A poorly manufactured oil pipe caused the 2010 in-flight ignition of an aircraft engine manufactured by Rolls-Royce, Australian Transport Safety Bureau announced today.
Extensive investigation revealed the oil feed pipe used in the Trent 900 engine of an Airbus A380 was made of a thin wall section and did not comply with the design specifications. The poorly manufactured pipe, prone to material fatigue, cracked and allowed release of oil that resulted in internal oil ignition.
Due to the fire, one of the engine’s turbine discs separated from the drive shaft. The disc then over-accelerated and broke apart, bursting through the engine casing and releasing other high energy debris.

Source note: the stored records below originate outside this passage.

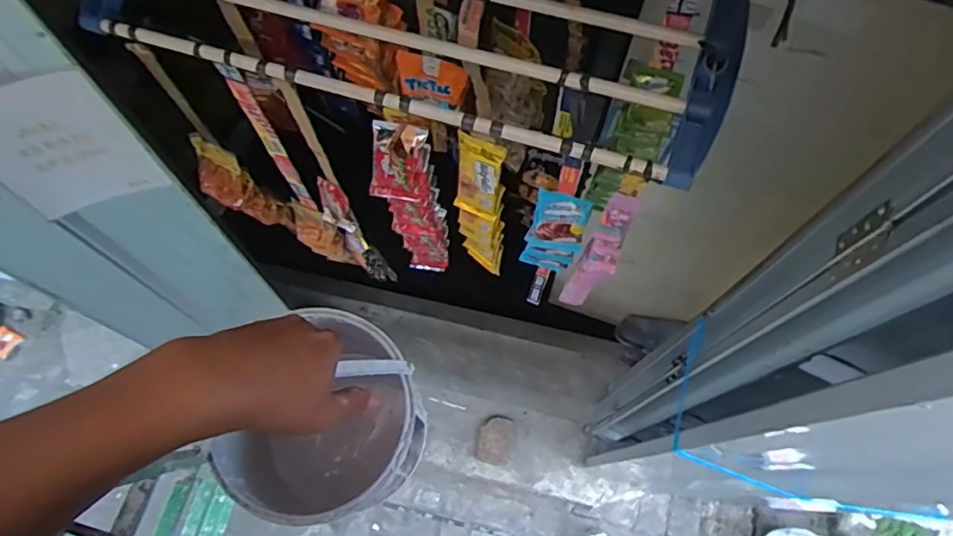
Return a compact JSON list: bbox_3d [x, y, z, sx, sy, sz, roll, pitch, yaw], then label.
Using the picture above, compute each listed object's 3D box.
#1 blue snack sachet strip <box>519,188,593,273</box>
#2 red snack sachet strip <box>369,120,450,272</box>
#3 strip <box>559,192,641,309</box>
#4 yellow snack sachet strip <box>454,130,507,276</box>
[{"bbox_3d":[0.111,-0.036,0.868,0.076,0.257,0.034,17,70,7],"label":"blue snack sachet strip"},{"bbox_3d":[-0.096,-0.076,0.933,0.086,0.459,0.062,-4,69,-1],"label":"red snack sachet strip"},{"bbox_3d":[0.174,0.001,0.896,0.053,0.423,0.042,17,70,7],"label":"strip"},{"bbox_3d":[0.006,-0.071,0.873,0.068,0.379,0.035,13,70,6],"label":"yellow snack sachet strip"}]

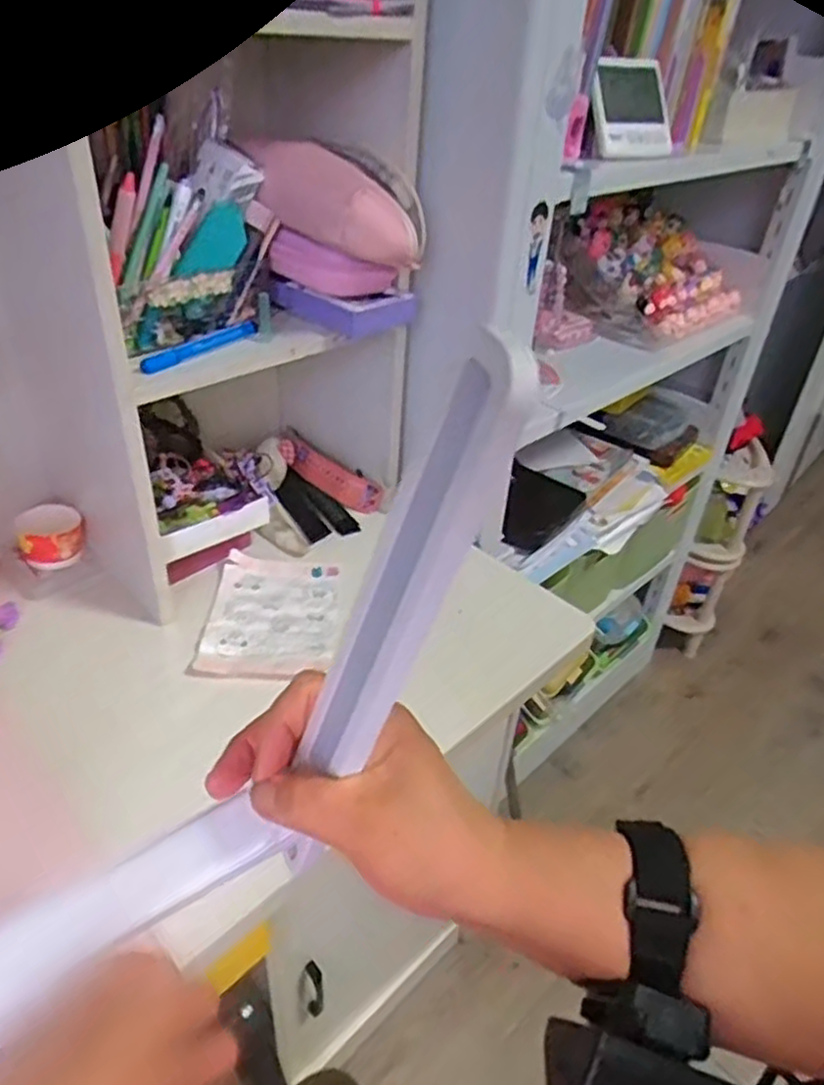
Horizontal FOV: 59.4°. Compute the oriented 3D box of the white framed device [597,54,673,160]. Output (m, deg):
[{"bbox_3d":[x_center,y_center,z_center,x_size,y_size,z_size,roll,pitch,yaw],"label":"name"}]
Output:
[{"bbox_3d":[0.247,-0.485,0.804,0.100,0.112,0.014,-8,1,-21],"label":"white framed device"}]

The incident took place shortly after the Qantas Airbus A380 took off from Singapore Airport above Batam Island, Indonesia, on 4 November 2010. The crew managed to return to the airport and landed the aircraft safely, despite multiple system failures in the plane’s electrical, hydraulic and other systems.

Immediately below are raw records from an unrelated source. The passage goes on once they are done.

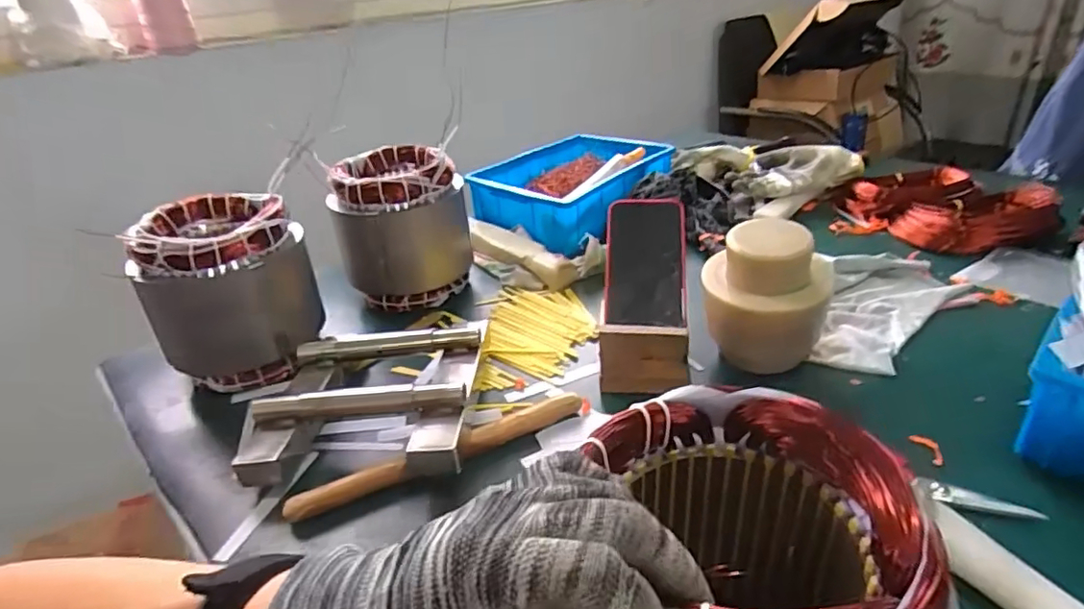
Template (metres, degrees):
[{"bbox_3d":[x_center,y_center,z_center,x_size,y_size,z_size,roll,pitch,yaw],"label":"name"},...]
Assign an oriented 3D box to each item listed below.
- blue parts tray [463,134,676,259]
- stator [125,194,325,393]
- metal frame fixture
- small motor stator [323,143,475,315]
[{"bbox_3d":[0.047,-0.186,0.920,0.299,0.075,0.214,-29,37,-35],"label":"blue parts tray"},{"bbox_3d":[-0.307,-0.017,0.608,0.137,0.157,0.133,-15,31,-16],"label":"stator"},{"bbox_3d":[-0.151,0.084,0.530,0.185,0.054,0.170,-3,30,4],"label":"metal frame fixture"},{"bbox_3d":[-0.168,-0.094,0.730,0.153,0.160,0.136,-10,30,-8],"label":"small motor stator"}]

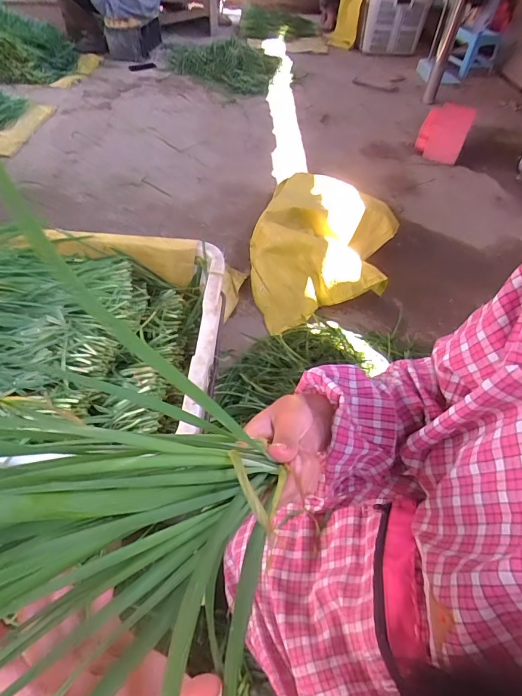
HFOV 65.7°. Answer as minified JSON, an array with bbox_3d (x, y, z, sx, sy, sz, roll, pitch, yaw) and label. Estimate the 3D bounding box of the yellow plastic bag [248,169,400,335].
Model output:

According the ATSB, similarly faulty oil pipes were found on a number of other engines. Rolls-Royce said the faulty oil pipe was one of a very limited number, which had been incorrectly manufactured as a result of a measurement error during a precision drilling procedure.
In a statement issued today, Rolls-Royce has accepted the investigation outcomes and reassured its costumers that steps were taken to prevent any similar failure in the future. "We support the ATSB's conclusions and, as the report notes, have already applied the lessons learned throughout our engineering, manufacturing and quality assurance procedures to prevent this type of event from happening again."
In the aftermath of the accident, all Trent 900 powered A380s were subject to inspection and those with similarly incorrectly manufactured oil feed pipes were removed from service.
Rolls-Royce also introduced software that would automatically shut down a Trent 900 engine before its turbine disc over-speeds. Rolls-Royce said the company has invested into improving their quality management system and management of non-conforming parts.
The ATSB recommended to other aviation authorities - United States Federal Aviation Administration and the European Aviation Safety Agency - to review and incorporate any lessons learned from this accident into their aircraft certification procedures.